Statement of the Ezidische Akademie in response to the incidents in Detmold and Stolzenau

In the past weeks, two murders, in which Yazidis were involved, have received much attention in the German media: in Remminghausen, near Detmold, 18-year-old Arzu Ö. was kidnapped by her siblings because she had fallen in love with a German youth; it is feared that she was also murdered.  In Stolzenau, Lower Saxony, 13-year-old Zozan B. was shot to death by her father because she had run away from home as a result of problems with her parents.


Both acts of violence were sharply condemned by the Ezidische Akademie.  There is no justification for such acts and no way to talk around them.  Also, the Yazidi religion forbids such actions.  Both crimes are completely foreign to the Yazidi religion.  Life is man's highest good in Yazidism and every life is to be respected; Yazidism offers no excuse for such acts.  Violence is not compatible with the premises of the Yazidi religion.  Murder and killing "for the sake of honor" or for other reasons is completely foreign to the Yazidi religion.  Murder is murder.

We encourage Yazidis, especially those with religious authority and the members of Yazdi organizations in Germany, to distance themselves from such acts and to condemn them for what they are: crimes that are inexcusable.  More iimportant, Yazidis should also not give the impression, by keeping silent, that they in any way approve of these acts.  Condemnation of such acts says clearly that tolerance and respect for other people, opinions, and religions takes highest priority in the Yazidi religion.

In light of this, we call your attention to the statement of the secular leader of the Yazidi, Mir Tashin Said Ali Beg, made on 27.01.2007 concerning the stoning of a girl in Bahzan/Kurdistan, in which this is clearly expressed:  " Such offensive and inhuman acts have nothing to do with Yazidism.  The Yazidi religion rejects violence in all its forms.  Violence in the name of religion may never be used as a means against those of other opinions, nor may other people be killed.  Murder and violence are foreign to this religion" and those responsible should be put before a court and receive the punishment they deserve."

We also encourage the German authorities to react with all severity of the law.  Most important, the verdict of the German court may not take into account any cultural or religious motivations for these acts, as has unfortunately been the case in the past.
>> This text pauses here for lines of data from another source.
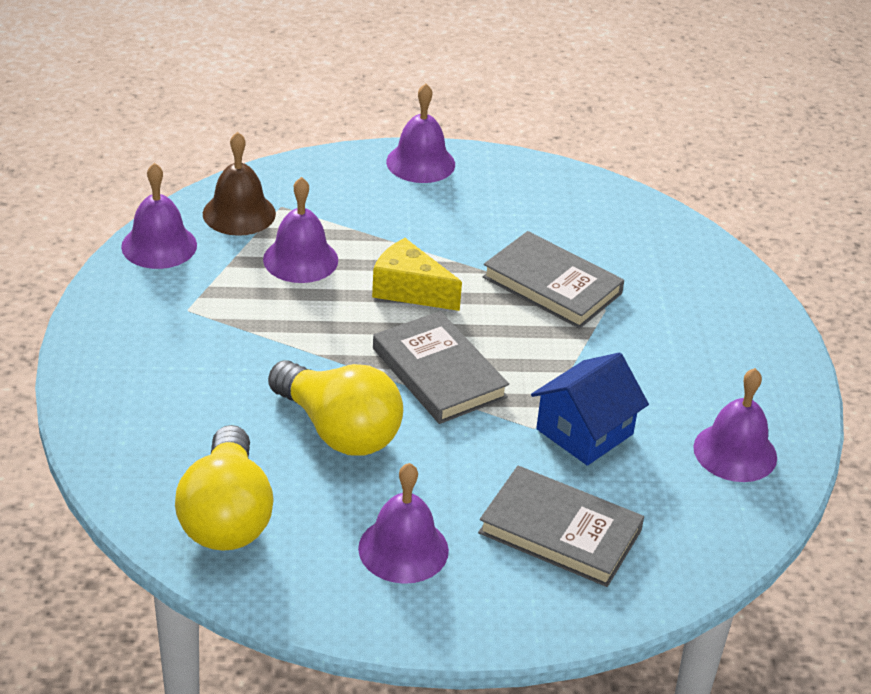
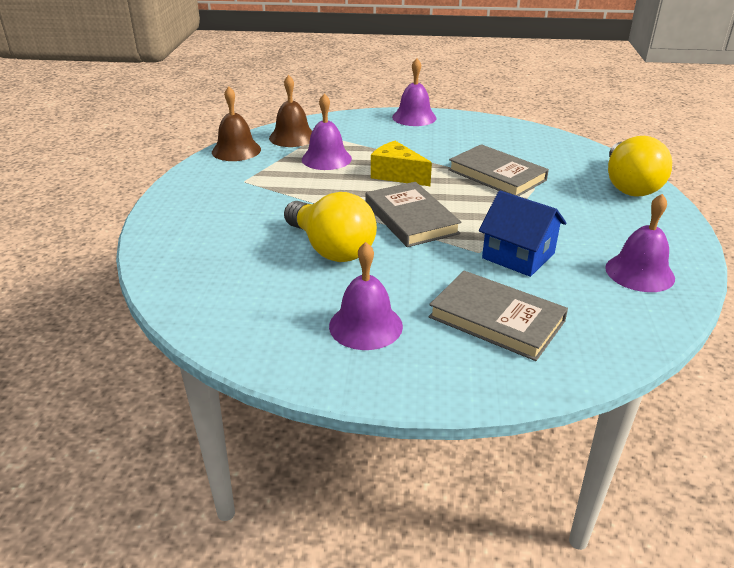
camera: 10 degrees right, 5 degrees down
purple bell [121,163,197,269] -> brown bell [212,86,261,161]
yellow light bulb [175,425,274,551] -> yellow light bulb moved to [608,136,672,197]
blue house [531,352,649,466] -> blue house turned 75 degrees clockwise [479,191,567,277]

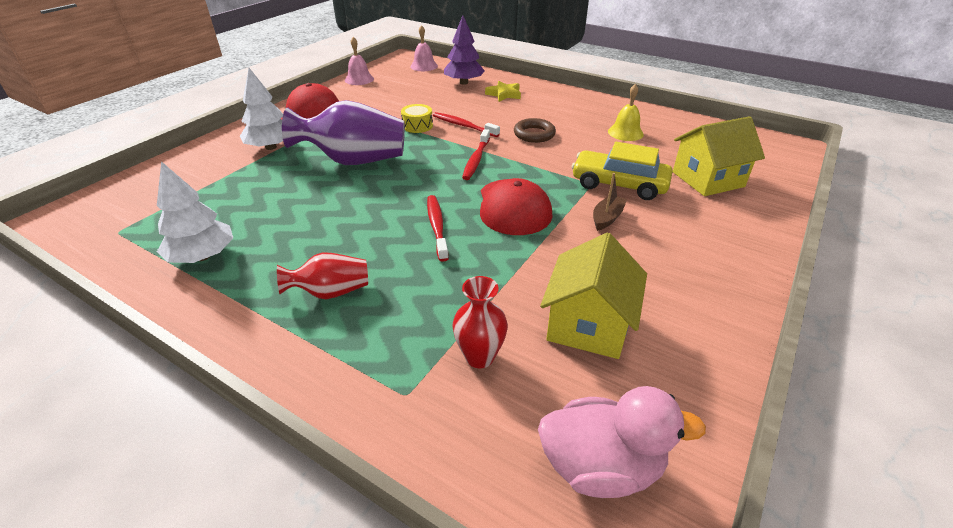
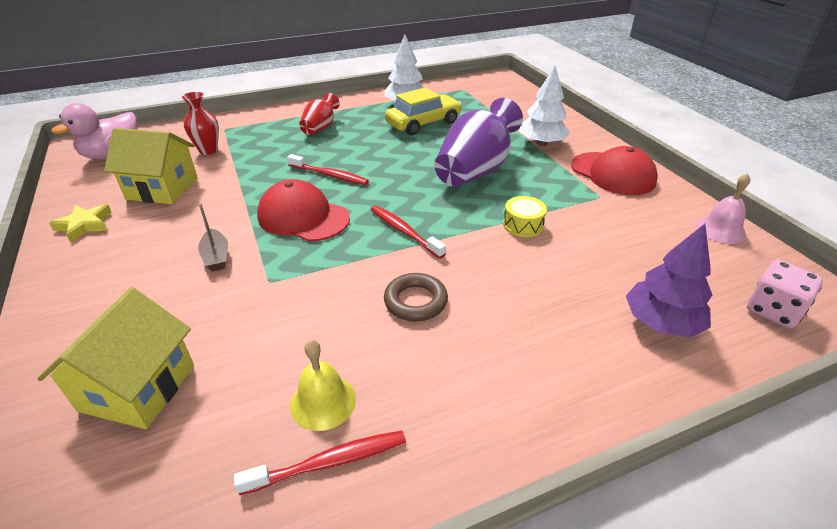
camera: 125 degrees right, 0 degrees up
pink bell [410,25,438,71] -> pink dice [747,260,823,328]
red toothbrush [433,112,500,137] -> red toothbrush moved to [234,431,406,495]
yellow star [485,81,521,102] -> yellow star moved to [49,205,112,243]
yellow house [540,233,647,359] -> yellow house turned 45 degrees counterclockwise [104,128,198,204]
yellow car [572,142,672,200] -> yellow car moved to [385,88,462,135]

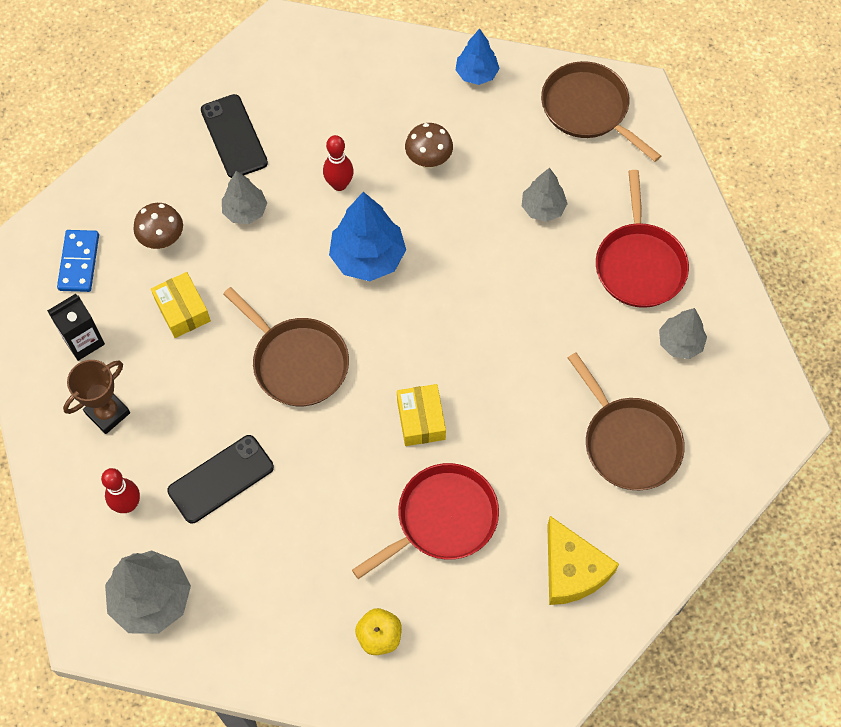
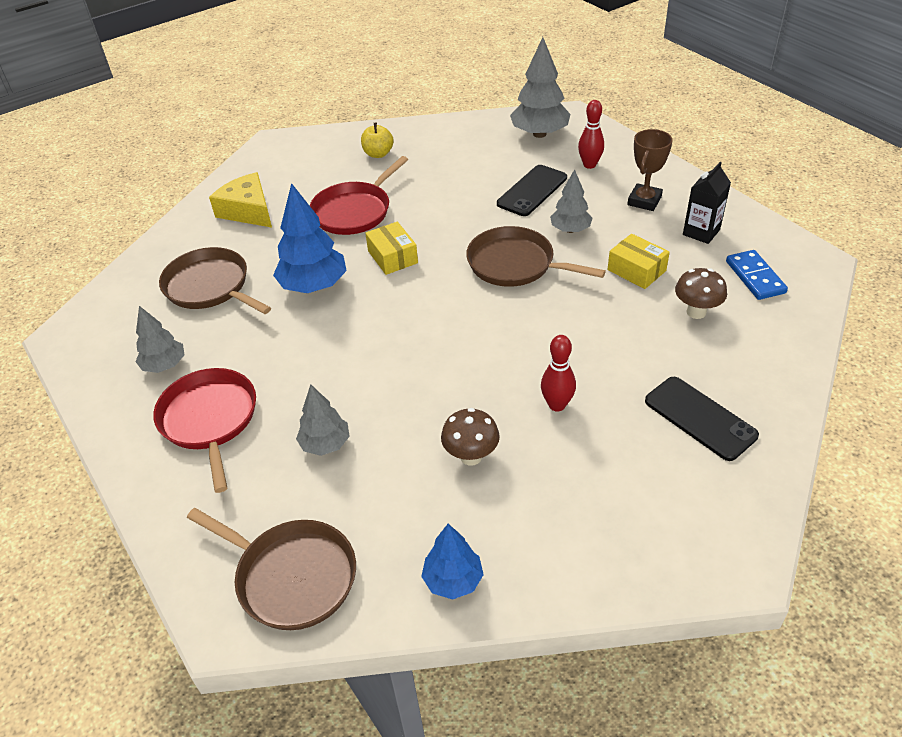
camera: 165 degrees right, 20 degrees down
grey tree [222,171,267,224] -> grey tree moved to [550,169,593,233]
blue tree [329,192,406,281] -> blue tree moved to [273,183,347,293]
The consequences in both cases are already apparent.  Once again, the Yazidi religious community, adherents to the oldest monotheistic religion in the world, is stigmatized in the local press as an "occult sect," ruled by force and archaic clan traditions; regional newspapers such as the Westfalischen Volksblatt describe the Yazidis in connection with these crimes as archaic and hot headed.  We urge journalists and reporters of serious newspapers not to generalize about the entire Yazidi religious community, which encourages racist bias and rabble-rousing attacks.  It would not occur to anyone, because of single cases, to condemn Germans, or Austrians, or Belgians and label all their citizens as kidnappers and murderers.  The number of criminals, murderers and kidnappers among Yazidis is not higher than among members of German society as a whole.